In accordance with the foregoing,

Decision will be entered under Rule 50.


Footnotes

  • 1. All section references are to the Internal Revenue Code of 1954, as amended, unless otherwise indicated.

  • 2. While it is not clear from the record, it appears that this assignment was released by the Bank sometime prior to February 2, 1942.

  • 3. SEC. 2033. PROPERTY IN WHICH THE DECEDENT HAD AN INTEREST.

    The value of the gross estate shall include the value of all property to the extent of the interest therein of the decedent at the time of his death.

  • 4. Sec. 2038(a) (1) provides:

    SEC. 2038. REVOCABLE TRANSFERS.

    (a) In General. - The value of the gross estate shall include the value of all property -

    (1) Transfers after June 22, 1936. - To the extent of any interest therein of which the decedent has at any time made a transfer (except in case of a bona fide sale for an adequate and full consideration in money or money's worth), by trust or otherwise, where the enjoyment thereof was subject at the date of his death to any change through the exercise of a power (in whatever capacity exercisable) by the decedent alone or by the decedent in conjunction with any other person (without regard to when or from what source the decedent acquired such power), to alter, amend, revoke, or terminate, or where any such power is relinquished in contemplation of decedent's death.

  • 5. Sec. 2036(a) (2) provides:

    SEC. 2036. TRANSFERS WITH RETAINED LIFE ESTATE.

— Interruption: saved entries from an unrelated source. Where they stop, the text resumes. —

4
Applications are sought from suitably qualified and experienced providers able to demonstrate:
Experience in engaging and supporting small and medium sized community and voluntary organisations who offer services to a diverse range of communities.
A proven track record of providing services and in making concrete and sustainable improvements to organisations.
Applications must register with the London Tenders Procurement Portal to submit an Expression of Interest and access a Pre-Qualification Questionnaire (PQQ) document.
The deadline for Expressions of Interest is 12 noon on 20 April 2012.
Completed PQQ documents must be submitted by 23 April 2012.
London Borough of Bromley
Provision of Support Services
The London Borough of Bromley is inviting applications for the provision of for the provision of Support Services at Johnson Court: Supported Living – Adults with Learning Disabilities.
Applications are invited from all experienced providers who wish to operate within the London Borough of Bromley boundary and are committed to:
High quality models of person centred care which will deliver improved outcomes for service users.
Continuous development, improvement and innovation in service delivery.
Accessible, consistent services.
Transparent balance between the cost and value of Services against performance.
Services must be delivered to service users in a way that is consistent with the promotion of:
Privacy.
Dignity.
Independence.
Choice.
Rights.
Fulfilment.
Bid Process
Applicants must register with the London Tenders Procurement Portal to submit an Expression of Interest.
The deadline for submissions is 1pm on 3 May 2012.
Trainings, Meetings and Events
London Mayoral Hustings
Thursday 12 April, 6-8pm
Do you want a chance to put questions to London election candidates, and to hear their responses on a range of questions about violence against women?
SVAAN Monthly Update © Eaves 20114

    (a) General Rule. - The value of the gross estate shall include the value of all property to the extent of any interest therein of which the decedent has at any time made a transfer (except in case of a bona fide sale for an adequate and full consideration in money or money's worth), by trust or otherwise, under which he has retained for his life or for any period not ascertainable without reference to his death or for any period which does not in fact end before his death -

    * * *

    (2) the right, either alone or in conjunction with any person, to designate the persons who shall possess or enjoy the property or the income therefrom.

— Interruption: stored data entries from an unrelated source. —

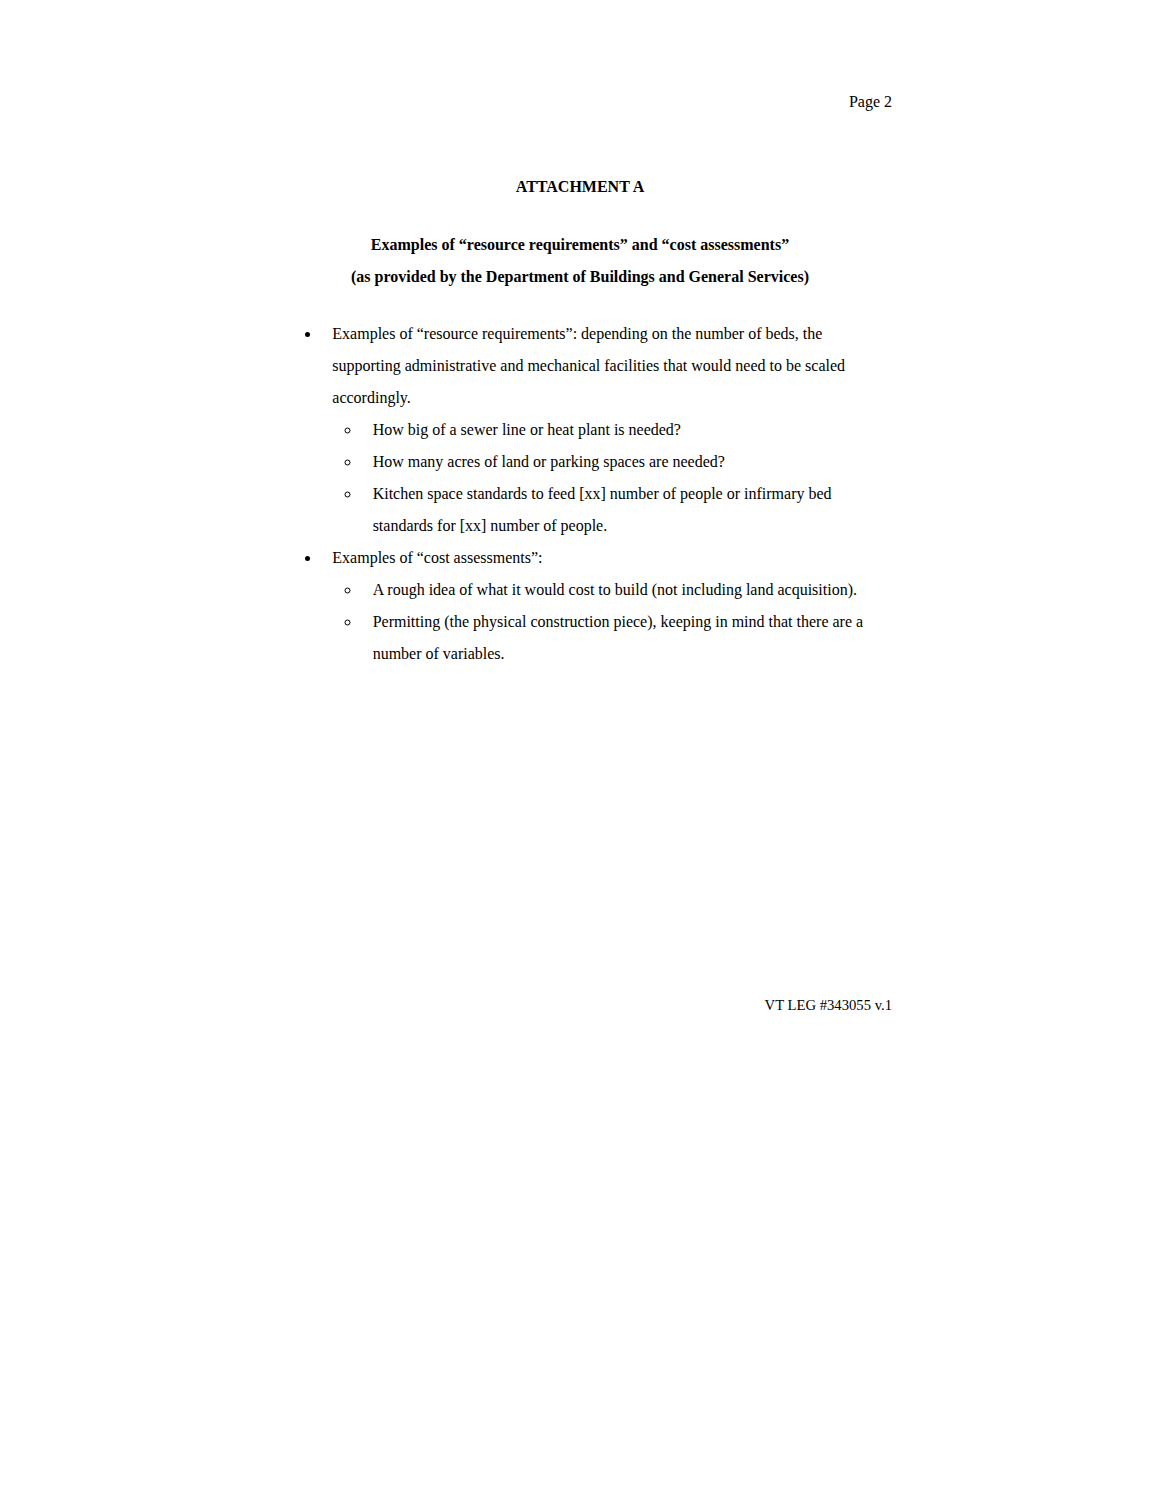Page 2
ATTACHMENT A
Examples of “resource requirements” and “cost assessments” (as provided by the Department of Buildings and General Services)
Examples of “resource requirements”: depending on the number of beds, the supporting administrative and mechanical facilities that would need to be scaled accordingly.
How big of a sewer line or heat plant is needed?
How many acres of land or parking spaces are needed?
Kitchen space standards to feed [xx] number of people or infirmary bed standards for [xx] number of people.
Examples of “cost assessments”:
A rough idea of what it would cost to build (not including land acquisition).
Permitting (the physical construction piece), keeping in mind that there are a number of variables.
VT LEG #343055 v.1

  • 6. Sec. 2035 provides, in material part:

    SEC. 2035. TRANSACTIONS IN CONTEMPLATION OF DEATH.

    (a) General Rule. - The value of the gross estate shall include the value of all property to the extent of any interest therein of which the decedent has at any time made a transfer (except in case of a bona fide sale for an adequate and full consideration in money or money's worth), by trust or otherwise, in contemplation of his death.

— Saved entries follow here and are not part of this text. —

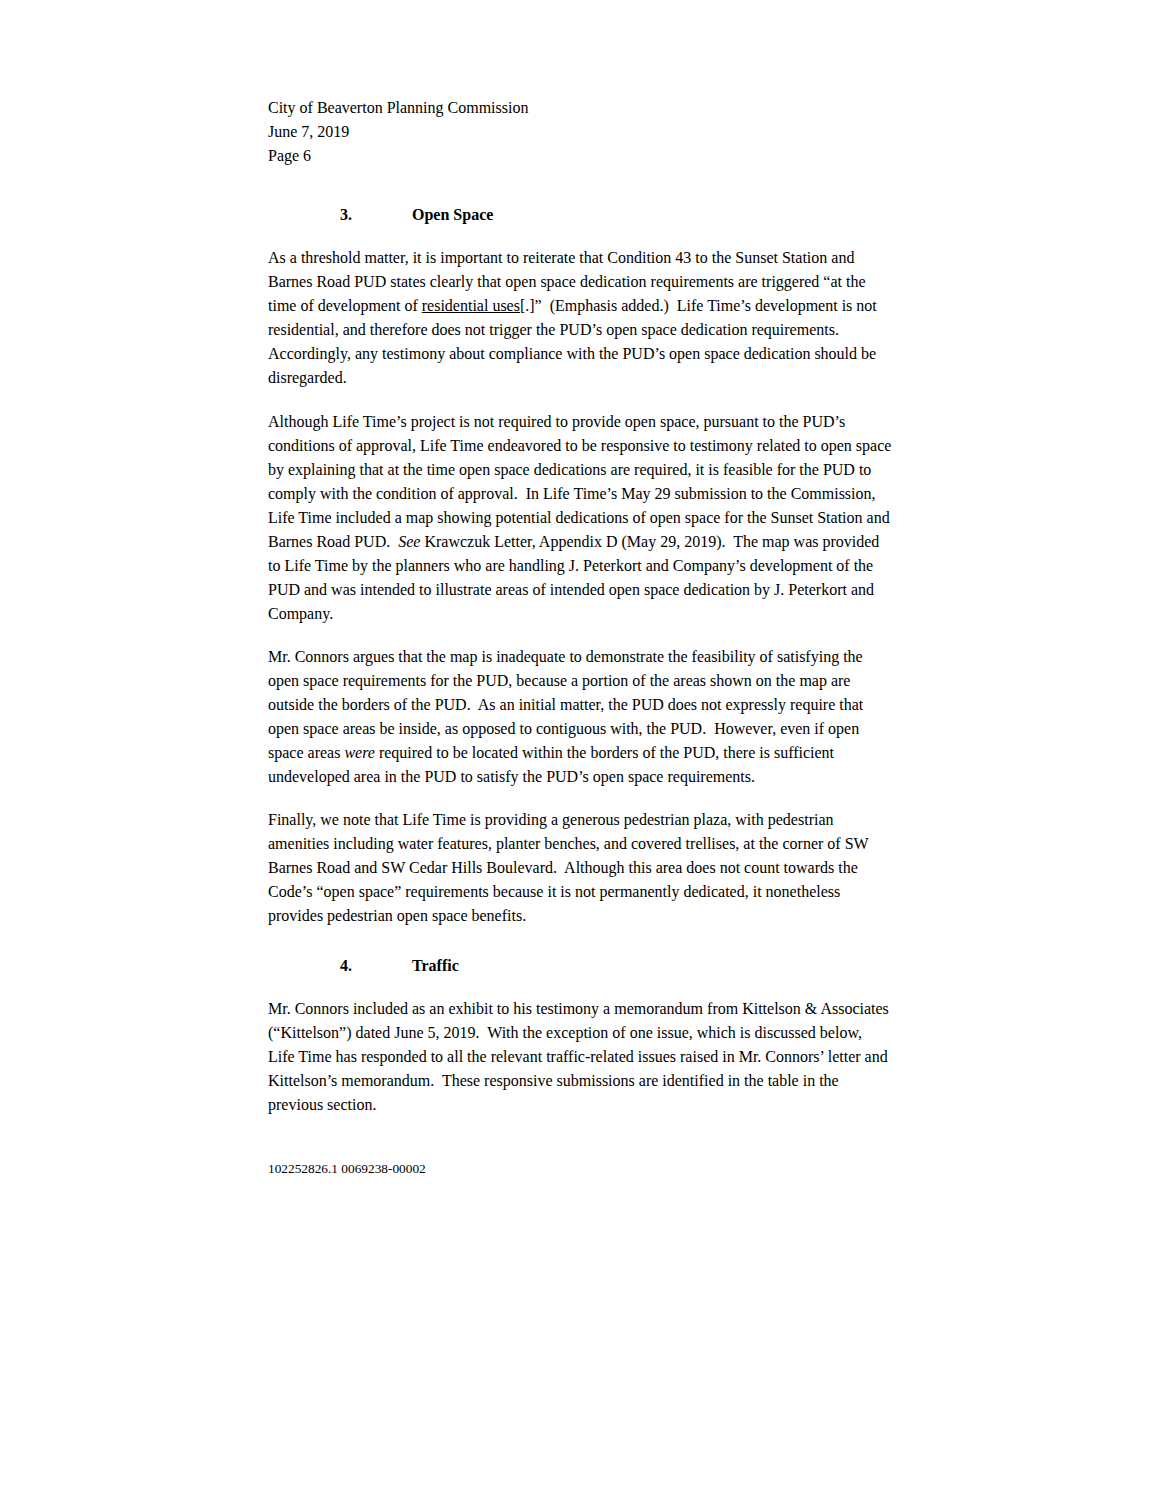City of Beaverton Planning Commission
June 7, 2019
Page 6
3. Open Space
As a threshold matter, it is important to reiterate that Condition 43 to the Sunset Station and Barnes Road PUD states clearly that open space dedication requirements are triggered “at the time of development of residential uses[.]” (Emphasis added.) Life Time’s development is not residential, and therefore does not trigger the PUD’s open space dedication requirements. Accordingly, any testimony about compliance with the PUD’s open space dedication should be disregarded.
Although Life Time’s project is not required to provide open space, pursuant to the PUD’s conditions of approval, Life Time endeavored to be responsive to testimony related to open space by explaining that at the time open space dedications are required, it is feasible for the PUD to comply with the condition of approval. In Life Time’s May 29 submission to the Commission, Life Time included a map showing potential dedications of open space for the Sunset Station and Barnes Road PUD. See Krawczuk Letter, Appendix D (May 29, 2019). The map was provided to Life Time by the planners who are handling J. Peterkort and Company’s development of the PUD and was intended to illustrate areas of intended open space dedication by J. Peterkort and Company.
Mr. Connors argues that the map is inadequate to demonstrate the feasibility of satisfying the open space requirements for the PUD, because a portion of the areas shown on the map are outside the borders of the PUD. As an initial matter, the PUD does not expressly require that open space areas be inside, as opposed to contiguous with, the PUD. However, even if open space areas were required to be located within the borders of the PUD, there is sufficient undeveloped area in the PUD to satisfy the PUD’s open space requirements.
Finally, we note that Life Time is providing a generous pedestrian plaza, with pedestrian amenities including water features, planter benches, and covered trellises, at the corner of SW Barnes Road and SW Cedar Hills Boulevard. Although this area does not count towards the Code’s “open space” requirements because it is not permanently dedicated, it nonetheless provides pedestrian open space benefits.
4. Traffic
Mr. Connors included as an exhibit to his testimony a memorandum from Kittelson & Associates (“Kittelson”) dated June 5, 2019. With the exception of one issue, which is discussed below, Life Time has responded to all the relevant traffic-related issues raised in Mr. Connors’ letter and Kittelson’s memorandum. These responsive submissions are identified in the table in the previous section.
102252826.1 0069238-00002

    (b) Application of General Rule. - If the decedent within a period of 3 years ending with the date of his death (except in case of a bona fide sale for an adequate and full consideration in money or money's worth) transferred an interest in property, relinquished a power, or exercised or released a general power of appointment, such transfer, relinquishment, exercise, or release shall, unless shown to the contrary, be deemed to have been made in contemplation of death within the meaning of this section * * *.

  • 7. Hearing, September, 13, 1972, Tr. 41-46.

  • 8. The Gayton Road Property was included in Goodwyn's estate tax return at a value of $60,000 as real estate owned by the decedent. In his statutory notice of deficiency, the respondent disallowed the petitioners' claim that the inclusion was erroneous, having determined that the transfer was made in contemplation of death.

  • 9. Sec. 2042 provides, in pertinent part:

    SEC. 2042. PROCEEDS OF LIFE INSURANCE.

    The value of the gross estate shall include the value of all property -

    * * *

    (2) Receivable by other beneficiaries. - To the extent of the amount receivable by all other beneficiaries as insurance under policies on the life of the decedent with respect to which the decedent possessed at his death any of the incidents of ownership, exercisable either alone or in conjunction with any other person. * * *

  • 10. We note that under sec. 2042(2), the decedent may have held a "reversionary interest" in these policies. However, neither of the parties have addressed themselves to this issue and there is no evidence in the record indicative of the value of such an interest, if any. We therefore decline to pass upon the point.